There were many sad stories like these. Many years after his death, I still remember vividly how he was the night when I arrived in Shanya: his hair was parted on the side, and he looked like those warm and caring Communist characters in old Chinese movies.

In 1969, as chaos began to spread all over China, the central government issued another edict, calling on all Red Guard factions to unite and form revolutionary alliances. The famous quote from Mao at that time was “Learn from workers and peasants.” With that mantra, workers and peasants entered schools and began to help manage the students. Let me tell you, the wind suddenly changed. In Shanya, Red Guard leaders were denounced as gangsters. They were paraded around the commune and humiliated in public meetings. With their leaders gone, the students were easily put under control and their arrogance evaporated. The campus was once again in the hands of local peasants. The playground soon became the harvesting backyard. Several classrooms were turned into pens for pigs or chickens. When school started in the fall, no student registered. Not surprisingly, the peasants, who were given the authority to run our school, encouraged students to do more farmwork. If any faculty ignored their instructions, the peasants would knock on their doors and insist on talking with them until they agreed to obey orders.

LIAO:
You have told me a lot about the Cultural Revolution. How hard was it for you to live there?

HUANG:
It was tough. In the sixties and seventies, hunger was a daily struggle.

We were put on a ration system. Every adult was given 13.5 kilograms of food per month. It was certainly not enough. To improve the nutritional intake, many of us would get up at midnight to catch frogs in the rice paddies, and boil them. They tasted really fresh.

Many of my students lived on campus because their villages were pretty far away. They brought food from home. The staple food was normally rice with vegetable soup, without meat at all. As a result, many students suffered from malnutrition.

Luckily, there was a cook for teachers. He cooked awful food. Nobody dared to complain because asking for nicely prepared food was not a revolutionary thing to do. Once a week, we could have meat. On Sundays, before dinner, a crowd would gather outside the canteen. Bowls were laid out on the big table and everyone would wait for the cook to dish out the meat. When he did it, all eyes would be focused on the ladle. If someone lingered a little longer, hoping to get some extra morsels, others would immediately boo him away. After getting our share, we would instinctively turn the meat pieces around as if to make sure they were real. Then we would carefully bite a small piece at a time so it could last a little longer.

Information shown →
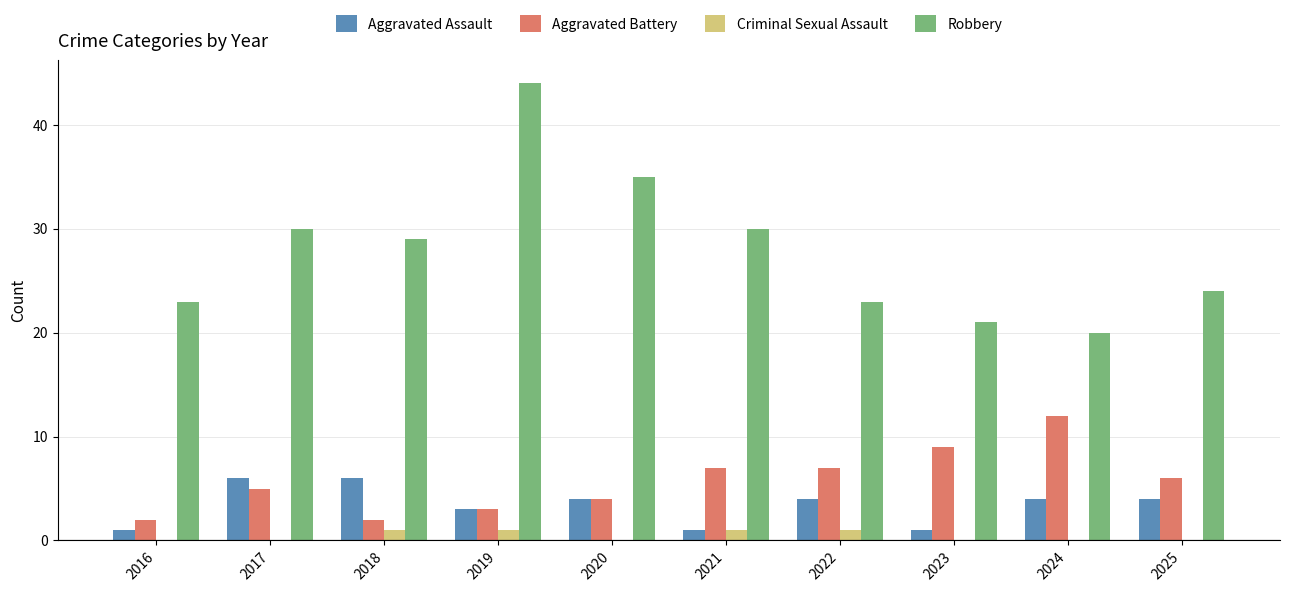

The value of Robbery at 2019 is 68. True or false?

False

What is required →
From the Cultural Revolution passage, quote word for word the part starting with "There were many" and going on through "old Chinese movies.".

Exercise answer →
There were many sad stories like these. Many years after his death, I still remember vividly how he was the night when I arrived in Shanya: his hair was parted on the side, and he looked like those warm and caring Communist characters in old Chinese movies.